The Chicago Blackhawks had another player announced as a finalist for an end-of-the-year award Thursday. Patrick Kane was named a finalist for the Lady Byng trophy, the prize awarded to the league's most sportsmanlike player.
Kane was announced as a finalist along with the Islanders' Matt Moulson and Tampa Bay's Martin St. Louis. This is causing some to point out that Kane does not belong in the company of these other two players.
Personally, I believe that St. Louis will come out of this with his third Lady Byng.
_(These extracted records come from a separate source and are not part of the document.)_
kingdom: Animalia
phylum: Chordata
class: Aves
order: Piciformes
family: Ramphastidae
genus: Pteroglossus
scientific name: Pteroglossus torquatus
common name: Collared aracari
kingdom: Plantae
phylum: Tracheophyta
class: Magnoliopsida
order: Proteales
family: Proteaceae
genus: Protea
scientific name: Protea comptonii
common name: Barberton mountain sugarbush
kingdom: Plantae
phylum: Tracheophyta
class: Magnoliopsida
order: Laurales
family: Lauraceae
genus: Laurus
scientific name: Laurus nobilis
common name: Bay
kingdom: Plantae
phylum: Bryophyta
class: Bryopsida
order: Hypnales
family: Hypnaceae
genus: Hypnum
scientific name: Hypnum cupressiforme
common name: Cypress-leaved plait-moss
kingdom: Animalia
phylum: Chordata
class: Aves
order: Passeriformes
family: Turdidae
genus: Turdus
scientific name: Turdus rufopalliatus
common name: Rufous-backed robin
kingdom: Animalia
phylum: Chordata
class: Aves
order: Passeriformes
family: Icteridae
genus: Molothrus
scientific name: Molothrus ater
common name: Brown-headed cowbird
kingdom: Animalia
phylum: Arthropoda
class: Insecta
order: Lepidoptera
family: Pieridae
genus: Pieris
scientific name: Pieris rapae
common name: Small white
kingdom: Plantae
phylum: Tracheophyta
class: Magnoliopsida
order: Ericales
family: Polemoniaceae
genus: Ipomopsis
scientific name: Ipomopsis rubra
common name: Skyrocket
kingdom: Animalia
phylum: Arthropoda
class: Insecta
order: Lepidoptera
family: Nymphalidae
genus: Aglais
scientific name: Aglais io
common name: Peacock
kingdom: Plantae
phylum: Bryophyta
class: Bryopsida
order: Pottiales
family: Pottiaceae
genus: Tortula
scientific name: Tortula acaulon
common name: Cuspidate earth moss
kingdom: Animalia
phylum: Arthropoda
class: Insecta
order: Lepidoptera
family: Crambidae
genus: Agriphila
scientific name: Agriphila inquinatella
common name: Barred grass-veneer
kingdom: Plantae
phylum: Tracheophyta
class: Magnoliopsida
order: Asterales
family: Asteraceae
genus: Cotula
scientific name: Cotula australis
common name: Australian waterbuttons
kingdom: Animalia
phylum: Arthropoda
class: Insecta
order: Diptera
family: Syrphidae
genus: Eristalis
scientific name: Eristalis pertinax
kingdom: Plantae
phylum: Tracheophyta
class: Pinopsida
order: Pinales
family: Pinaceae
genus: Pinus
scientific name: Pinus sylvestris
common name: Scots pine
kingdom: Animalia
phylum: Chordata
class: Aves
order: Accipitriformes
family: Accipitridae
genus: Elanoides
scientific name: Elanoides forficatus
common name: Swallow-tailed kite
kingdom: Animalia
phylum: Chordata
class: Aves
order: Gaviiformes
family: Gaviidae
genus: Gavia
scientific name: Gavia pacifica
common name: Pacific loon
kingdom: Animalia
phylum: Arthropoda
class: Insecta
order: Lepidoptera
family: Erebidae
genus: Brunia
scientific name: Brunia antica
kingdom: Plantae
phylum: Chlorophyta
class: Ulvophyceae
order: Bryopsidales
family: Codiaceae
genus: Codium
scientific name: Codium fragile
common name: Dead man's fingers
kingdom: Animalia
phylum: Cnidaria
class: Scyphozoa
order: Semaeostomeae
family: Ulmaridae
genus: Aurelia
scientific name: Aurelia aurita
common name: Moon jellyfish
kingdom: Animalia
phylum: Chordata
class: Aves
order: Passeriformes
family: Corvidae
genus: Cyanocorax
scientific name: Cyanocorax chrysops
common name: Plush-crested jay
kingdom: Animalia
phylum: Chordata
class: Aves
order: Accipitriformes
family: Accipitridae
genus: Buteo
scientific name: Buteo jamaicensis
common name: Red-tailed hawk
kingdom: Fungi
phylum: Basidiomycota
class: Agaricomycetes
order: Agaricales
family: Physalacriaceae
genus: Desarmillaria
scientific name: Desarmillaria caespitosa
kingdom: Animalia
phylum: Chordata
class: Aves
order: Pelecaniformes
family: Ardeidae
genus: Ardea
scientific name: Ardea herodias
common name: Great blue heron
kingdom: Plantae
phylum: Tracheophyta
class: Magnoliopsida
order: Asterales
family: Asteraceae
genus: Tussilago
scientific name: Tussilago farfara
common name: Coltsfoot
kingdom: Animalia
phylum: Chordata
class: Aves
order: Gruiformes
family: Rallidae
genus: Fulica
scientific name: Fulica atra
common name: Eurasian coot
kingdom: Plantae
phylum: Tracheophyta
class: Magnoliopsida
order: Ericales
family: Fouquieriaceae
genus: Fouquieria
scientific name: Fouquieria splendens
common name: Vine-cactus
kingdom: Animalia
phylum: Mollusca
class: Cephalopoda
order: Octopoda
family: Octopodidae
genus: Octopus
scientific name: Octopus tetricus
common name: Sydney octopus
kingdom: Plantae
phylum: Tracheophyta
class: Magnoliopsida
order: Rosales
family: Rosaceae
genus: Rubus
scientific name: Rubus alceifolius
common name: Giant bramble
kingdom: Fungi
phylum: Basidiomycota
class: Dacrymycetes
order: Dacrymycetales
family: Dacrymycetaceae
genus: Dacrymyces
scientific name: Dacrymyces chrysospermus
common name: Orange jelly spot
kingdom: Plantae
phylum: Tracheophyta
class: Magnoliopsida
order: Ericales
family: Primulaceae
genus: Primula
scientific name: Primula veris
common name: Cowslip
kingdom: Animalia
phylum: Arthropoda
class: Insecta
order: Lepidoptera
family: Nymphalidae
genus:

However, the criticisms leveled at Kane are not so much about his play on the ice as his behavior off of it.
That's not just misguided—it's also not fair.
Will Patrick Kane win the Lady Byng?
Look, Kane had just eight penalty minutes in the regular season. That doesn't necessarily earn him a sportsmanship trophy. On the other hand, people need to remember that this is an award given out to the NHL's model citizen—on the ice.
No one is denying that Kane has something of a checkered past when it comes to non-hockey activities. The point that is being missed is that the Lady Byng is a sportsmanship trophy, not a reflection of one's off-ice comportment.
Kane is still just 24 years old, though he has matured in regards to his play. If you want to point out that he is at times still quite the chirper, fine. It doesn't seem like there has been as much of that this season.
It is pool of the dirtiest variety to suggest that poor decisions made in the offseason should affect the way Kane handles himself on the ice.
Even if such transgressions were something to be considered, this is a yearly award that accounts for changes of heart. Stan Mikita won himself his first of two Lady Byngs just two seasons removed from a 154 penalty-minute campaign.
Stosh was a bit of a hothead on the ice who reformed into one of the game's classier skaters. Why doesn't Kane, or any player, get that kind of blank slate every season?
I can tolerate discussion on whether Kane deserves his status as a Lady Byng finalist. Just don't bring up knocks on the kid that didn't occur in game action.